Tim: Scotland’s finest purveyors of pop music are BACK, presumably with an upcoming third album, and here’s the track to lead the campaign.

Tom: It took me a while to get into them, but yes: I am very much hopeful for this.

Tim: OOF, what a track that is. It’s a fairly simple hook for the chorus, but boy is it infectious. Infectious, loud, and just great. I’ll admit I don’t really get the kaleidoscope metaphor, but the whole GET OUT GET OUT, GET GET GET OUT, GET GET GET OUT OF HERE doesn’t leave much room for ambiguity.

Tom: I’d normally dislike a chorus that repetitive — I’ve said before that if you’re going to build your entire chorus around one or two lines, then they’d better be absolutely perfect. These are.

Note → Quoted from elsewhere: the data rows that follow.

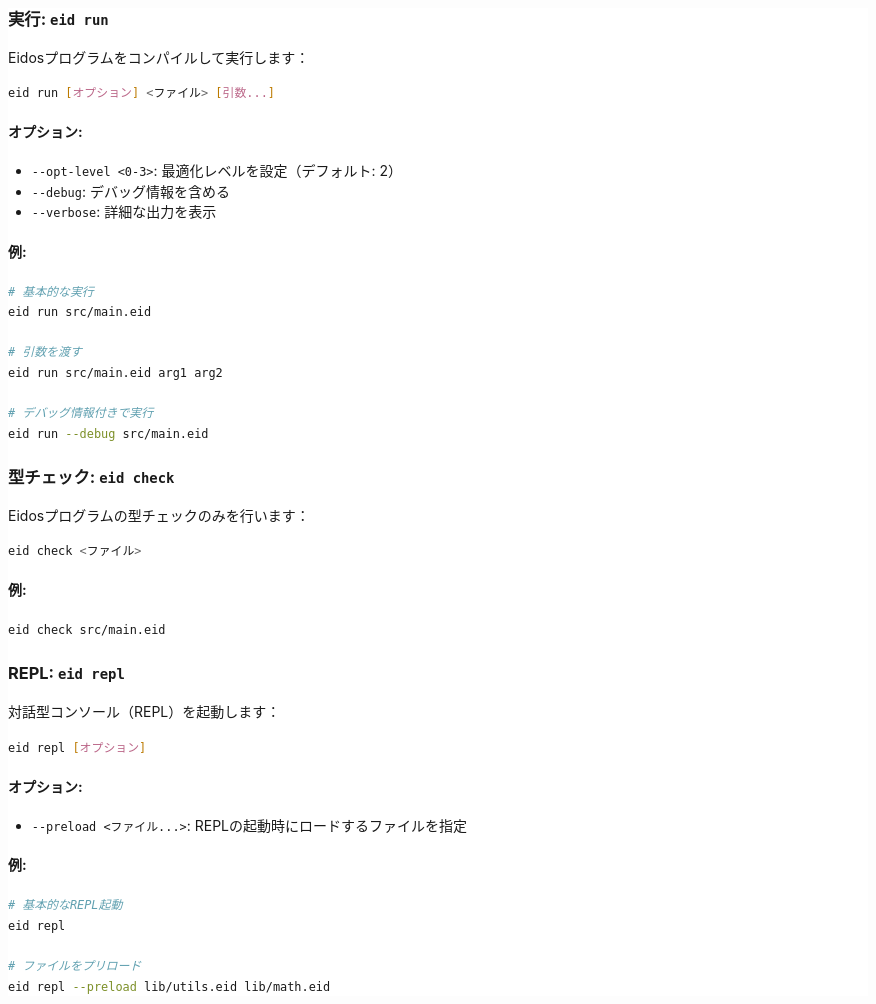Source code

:### 実行: `eid run`

Eidosプログラムをコンパイルして実行します：

```bash
eid run [オプション] <ファイル> [引数...]
```

#### オプション:

- `--opt-level <0-3>`: 最適化レベルを設定（デフォルト: 2）
- `--debug`: デバッグ情報を含める
- `--verbose`: 詳細な出力を表示

#### 例:

```bash
# 基本的な実行
eid run src/main.eid

# 引数を渡す
eid run src/main.eid arg1 arg2

# デバッグ情報付きで実行
eid run --debug src/main.eid
```

### 型チェック: `eid check`

Eidosプログラムの型チェックのみを行います：

```bash
eid check <ファイル>
```

#### 例:

```bash
eid check src/main.eid
```

### REPL: `eid repl`

対話型コンソール（REPL）を起動します：

```bash
eid repl [オプション]
```

#### オプション:

- `--preload <ファイル...>`: REPLの起動時にロードするファイルを指定

#### 例:

```bash
# 基本的なREPL起動
eid repl

# ファイルをプリロード
eid repl --preload lib/utils.eid lib/math.eid
```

Tim: And the song really, really sells it, right from the downbeat opening, all the way through to the slightly hopeful but still fairly definite middle eight.

Tom: I’ll admit to being a bit tired and emotional, in the literal sense, at the moment, so perhaps I’m more easily affected by songs like this, but: THIS IS VERY GOOD.

Tim: The music, as we have come to expect from the band, is right up there with the best, and I’ve listened to this four times in a row now and am perfectly happy to keep doing so.

Tom: And that video is a masterclass in telling multiple, ambiguous, possibly-connected stories: it’s just lovely.

Tim: Top stuff.

Henry Land feat. Vilde J – Wildfire

“Oh boy, are we going to disagree on this one.”

Tim: Unlike yesterday, here’s a track that got me right from the very first note, so please, help yourself to a play button.

Tom: Oh boy, are we going to disagree on this one. What do you like about it?

Tim: Well, right from the off there’s the lovely euphoric-style underline, a gentle but fast-flowing piano line, a good vocal – so far, so top notch early 00s.

Tom: As with yesterday: I just don’t hear it. Maybe I’m burned out on music like this, but — apart from the promise of that build into the chorus — it just left me cold.

Tim: But then, a minute in, come those vocal twiddles that put me in mind of Galantis being good, and that elevates it even further.

Tom: Whereas that just irritated me! Galantis somehow manage to make it sound joyful, whereas (to me at least) this just sounds like someone noodling about on a synth with no particular direction. And then there’s the weird brass bit for some reason.

Tim: Oh, that brass cameos? Well, that’s just a great bonus, for me. There’s a lot to like here, and nothing I can find to dislike. Wonderful.

Blissful – Find A Way

“Full marks for a mask made of drawing pins.”

Tim: I’ll be upfront with you: there a fair amount to dislike about this, from an Icelandic duo; I would, however, ask that you don’t give up before you hear the chorus, because I nearly did and that would have been a mistake.

Tom: Some of the location footage in that video really made me want to go back to Iceland. Yes, I have a strange taste in geography. Full marks for a mask made of drawing pins, too, that looks spectacular. Anyway, the music.

Tim: Okay so, yeah, first and third things first: those verses aren’t enjoyable, or at least not for me – there’s way too much autotune and nothing of particular interest, and really the first half of the middle eight falls into that category as well. However, all of that is so outweighed by the rest of it that I really don’t care, overall.

Tom: Alas, that’s how I feel about the whole track. I can appreciate the chorus as being well produced — there’s nothing actually wrong with it — but what do you see in it?

Tim: There’s a lovely melody, sound and just general…sensation around that chorus that I can’t get enough of, and when the instrumental of it turns up in the middle eight, it’s just wonderful. It does, really, almost serve to make the verses worse – not only are they objectively unpleasant, they’re also making me miss out on the good stuff. But there’s enough good stuff that I don’t really mind – I’ll take it, and cope with the bad bits.